(Dataset entries)
☆ ☆ ☆ ☆

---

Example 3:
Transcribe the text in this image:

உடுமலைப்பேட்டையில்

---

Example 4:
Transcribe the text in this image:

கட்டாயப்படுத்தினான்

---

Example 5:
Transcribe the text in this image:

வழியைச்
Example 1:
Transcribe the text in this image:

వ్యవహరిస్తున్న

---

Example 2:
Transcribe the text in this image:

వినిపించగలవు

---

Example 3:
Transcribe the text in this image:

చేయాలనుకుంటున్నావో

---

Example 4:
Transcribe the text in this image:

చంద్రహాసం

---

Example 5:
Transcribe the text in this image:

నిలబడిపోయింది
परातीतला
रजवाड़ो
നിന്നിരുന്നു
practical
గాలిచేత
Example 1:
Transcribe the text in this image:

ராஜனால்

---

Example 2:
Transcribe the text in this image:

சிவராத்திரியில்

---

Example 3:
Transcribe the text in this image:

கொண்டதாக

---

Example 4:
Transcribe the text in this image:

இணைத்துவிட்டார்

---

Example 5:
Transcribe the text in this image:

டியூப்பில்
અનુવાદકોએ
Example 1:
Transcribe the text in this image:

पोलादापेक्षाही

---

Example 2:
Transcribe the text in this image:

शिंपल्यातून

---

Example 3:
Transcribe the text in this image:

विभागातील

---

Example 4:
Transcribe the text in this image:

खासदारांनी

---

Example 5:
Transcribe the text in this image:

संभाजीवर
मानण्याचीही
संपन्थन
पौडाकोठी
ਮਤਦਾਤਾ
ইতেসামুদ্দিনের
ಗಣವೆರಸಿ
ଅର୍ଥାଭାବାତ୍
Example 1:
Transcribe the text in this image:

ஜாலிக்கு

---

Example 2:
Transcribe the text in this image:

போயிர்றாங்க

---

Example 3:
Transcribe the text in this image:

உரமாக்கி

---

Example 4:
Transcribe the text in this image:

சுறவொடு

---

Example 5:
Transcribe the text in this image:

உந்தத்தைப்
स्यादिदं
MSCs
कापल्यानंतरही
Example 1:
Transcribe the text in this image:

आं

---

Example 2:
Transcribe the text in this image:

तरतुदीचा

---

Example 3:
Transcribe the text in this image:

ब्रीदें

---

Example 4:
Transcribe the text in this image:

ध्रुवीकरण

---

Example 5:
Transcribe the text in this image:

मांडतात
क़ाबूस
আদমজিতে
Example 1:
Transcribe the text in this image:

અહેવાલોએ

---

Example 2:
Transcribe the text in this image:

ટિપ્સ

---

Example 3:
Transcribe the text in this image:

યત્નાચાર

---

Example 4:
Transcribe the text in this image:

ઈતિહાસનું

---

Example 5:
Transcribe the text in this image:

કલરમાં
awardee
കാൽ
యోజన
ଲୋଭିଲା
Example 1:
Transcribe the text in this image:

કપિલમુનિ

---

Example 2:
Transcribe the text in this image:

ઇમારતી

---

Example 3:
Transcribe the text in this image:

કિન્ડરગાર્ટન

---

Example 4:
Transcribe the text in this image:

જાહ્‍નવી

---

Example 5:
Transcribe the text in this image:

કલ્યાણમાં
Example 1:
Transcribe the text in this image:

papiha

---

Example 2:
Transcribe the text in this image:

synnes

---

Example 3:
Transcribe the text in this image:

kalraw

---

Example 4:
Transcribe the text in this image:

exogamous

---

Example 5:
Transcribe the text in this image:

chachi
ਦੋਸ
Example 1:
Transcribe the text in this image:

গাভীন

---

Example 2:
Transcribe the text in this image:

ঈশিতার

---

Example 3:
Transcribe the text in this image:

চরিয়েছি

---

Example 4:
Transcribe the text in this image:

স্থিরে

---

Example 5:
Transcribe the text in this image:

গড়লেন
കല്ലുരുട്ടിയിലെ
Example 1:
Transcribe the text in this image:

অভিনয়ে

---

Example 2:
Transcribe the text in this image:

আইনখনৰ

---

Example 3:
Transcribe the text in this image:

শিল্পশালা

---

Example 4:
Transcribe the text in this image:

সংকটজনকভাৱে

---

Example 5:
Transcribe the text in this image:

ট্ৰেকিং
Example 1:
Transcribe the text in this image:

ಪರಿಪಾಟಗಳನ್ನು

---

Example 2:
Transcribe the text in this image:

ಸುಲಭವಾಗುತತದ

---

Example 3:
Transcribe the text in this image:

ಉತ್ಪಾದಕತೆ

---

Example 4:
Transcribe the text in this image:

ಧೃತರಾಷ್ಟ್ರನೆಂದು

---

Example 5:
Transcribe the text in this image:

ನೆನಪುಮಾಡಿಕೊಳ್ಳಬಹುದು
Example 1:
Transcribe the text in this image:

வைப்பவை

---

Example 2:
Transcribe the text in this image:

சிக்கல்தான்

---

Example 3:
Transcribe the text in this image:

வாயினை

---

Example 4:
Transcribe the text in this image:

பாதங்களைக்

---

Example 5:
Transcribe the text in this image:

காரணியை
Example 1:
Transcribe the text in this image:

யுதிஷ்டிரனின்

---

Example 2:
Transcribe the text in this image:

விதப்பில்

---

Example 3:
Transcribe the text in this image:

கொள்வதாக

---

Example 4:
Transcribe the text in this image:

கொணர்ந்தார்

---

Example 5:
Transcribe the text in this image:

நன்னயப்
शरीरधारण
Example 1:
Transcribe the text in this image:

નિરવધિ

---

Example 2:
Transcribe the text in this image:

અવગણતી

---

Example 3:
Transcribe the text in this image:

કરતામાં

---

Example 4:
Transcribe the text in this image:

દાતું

☆ ☆ ☆ ☆

What you have to do » Your response should consist of the records, printed exactly.

Answer to the exercise »
---

Example 3:
Transcribe the text in this image:

உடுமலைப்பேட்டையில்

---

Example 4:
Transcribe the text in this image:

கட்டாயப்படுத்தினான்

---

Example 5:
Transcribe the text in this image:

வழியைச்
Example 1:
Transcribe the text in this image:

వ్యవహరిస్తున్న

---

Example 2:
Transcribe the text in this image:

వినిపించగలవు

---

Example 3:
Transcribe the text in this image:

చేయాలనుకుంటున్నావో

---

Example 4:
Transcribe the text in this image:

చంద్రహాసం

---

Example 5:
Transcribe the text in this image:

నిలబడిపోయింది
परातीतला
रजवाड़ो
നിന്നിരുന്നു
practical
గాలిచేత
Example 1:
Transcribe the text in this image:

ராஜனால்

---

Example 2:
Transcribe the text in this image:

சிவராத்திரியில்

---

Example 3:
Transcribe the text in this image:

கொண்டதாக

---

Example 4:
Transcribe the text in this image:

இணைத்துவிட்டார்

---

Example 5:
Transcribe the text in this image:

டியூப்பில்
અનુવાદકોએ
Example 1:
Transcribe the text in this image:

पोलादापेक्षाही

---

Example 2:
Transcribe the text in this image:

शिंपल्यातून

---

Example 3:
Transcribe the text in this image:

विभागातील

---

Example 4:
Transcribe the text in this image:

खासदारांनी

---

Example 5:
Transcribe the text in this image:

संभाजीवर
मानण्याचीही
संपन्थन
पौडाकोठी
ਮਤਦਾਤਾ
ইতেসামুদ্দিনের
ಗಣವೆರಸಿ
ଅର୍ଥାଭାବାତ୍
Example 1:
Transcribe the text in this image:

ஜாலிக்கு

---

Example 2:
Transcribe the text in this image:

போயிர்றாங்க

---

Example 3:
Transcribe the text in this image:

உரமாக்கி

---

Example 4:
Transcribe the text in this image:

சுறவொடு

---

Example 5:
Transcribe the text in this image:

உந்தத்தைப்
स्यादिदं
MSCs
कापल्यानंतरही
Example 1:
Transcribe the text in this image:

आं

---

Example 2:
Transcribe the text in this image:

तरतुदीचा

---

Example 3:
Transcribe the text in this image:

ब्रीदें

---

Example 4:
Transcribe the text in this image:

ध्रुवीकरण

---

Example 5:
Transcribe the text in this image:

मांडतात
क़ाबूस
আদমজিতে
Example 1:
Transcribe the text in this image:

અહેવાલોએ

---

Example 2:
Transcribe the text in this image:

ટિપ્સ

---

Example 3:
Transcribe the text in this image:

યત્નાચાર

---

Example 4:
Transcribe the text in this image:

ઈતિહાસનું

---

Example 5:
Transcribe the text in this image:

કલરમાં
awardee
കാൽ
యోజన
ଲୋଭିଲା
Example 1:
Transcribe the text in this image:

કપિલમુનિ

---

Example 2:
Transcribe the text in this image:

ઇમારતી

---

Example 3:
Transcribe the text in this image:

કિન્ડરગાર્ટન

---

Example 4:
Transcribe the text in this image:

જાહ્‍નવી

---

Example 5:
Transcribe the text in this image:

કલ્યાણમાં
Example 1:
Transcribe the text in this image:

papiha

---

Example 2:
Transcribe the text in this image:

synnes

---

Example 3:
Transcribe the text in this image:

kalraw

---

Example 4:
Transcribe the text in this image:

exogamous

---

Example 5:
Transcribe the text in this image:

chachi
ਦੋਸ
Example 1:
Transcribe the text in this image:

গাভীন

---

Example 2:
Transcribe the text in this image:

ঈশিতার

---

Example 3:
Transcribe the text in this image:

চরিয়েছি

---

Example 4:
Transcribe the text in this image:

স্থিরে

---

Example 5:
Transcribe the text in this image:

গড়লেন
കല്ലുരുട്ടിയിലെ
Example 1:
Transcribe the text in this image:

অভিনয়ে

---

Example 2:
Transcribe the text in this image:

আইনখনৰ

---

Example 3:
Transcribe the text in this image:

শিল্পশালা

---

Example 4:
Transcribe the text in this image:

সংকটজনকভাৱে

---

Example 5:
Transcribe the text in this image:

ট্ৰেকিং
Example 1:
Transcribe the text in this image:

ಪರಿಪಾಟಗಳನ್ನು

---

Example 2:
Transcribe the text in this image:

ಸುಲಭವಾಗುತತದ

---

Example 3:
Transcribe the text in this image:

ಉತ್ಪಾದಕತೆ

---

Example 4:
Transcribe the text in this image:

ಧೃತರಾಷ್ಟ್ರನೆಂದು

---

Example 5:
Transcribe the text in this image:

ನೆನಪುಮಾಡಿಕೊಳ್ಳಬಹುದು
Example 1:
Transcribe the text in this image:

வைப்பவை

---

Example 2:
Transcribe the text in this image:

சிக்கல்தான்

---

Example 3:
Transcribe the text in this image:

வாயினை

---

Example 4:
Transcribe the text in this image:

பாதங்களைக்

---

Example 5:
Transcribe the text in this image:

காரணியை
Example 1:
Transcribe the text in this image:

யுதிஷ்டிரனின்

---

Example 2:
Transcribe the text in this image:

விதப்பில்

---

Example 3:
Transcribe the text in this image:

கொள்வதாக

---

Example 4:
Transcribe the text in this image:

கொணர்ந்தார்

---

Example 5:
Transcribe the text in this image:

நன்னயப்
शरीरधारण
Example 1:
Transcribe the text in this image:

નિરવધિ

---

Example 2:
Transcribe the text in this image:

અવગણતી

---

Example 3:
Transcribe the text in this image:

કરતામાં

---

Example 4:
Transcribe the text in this image:

દાતું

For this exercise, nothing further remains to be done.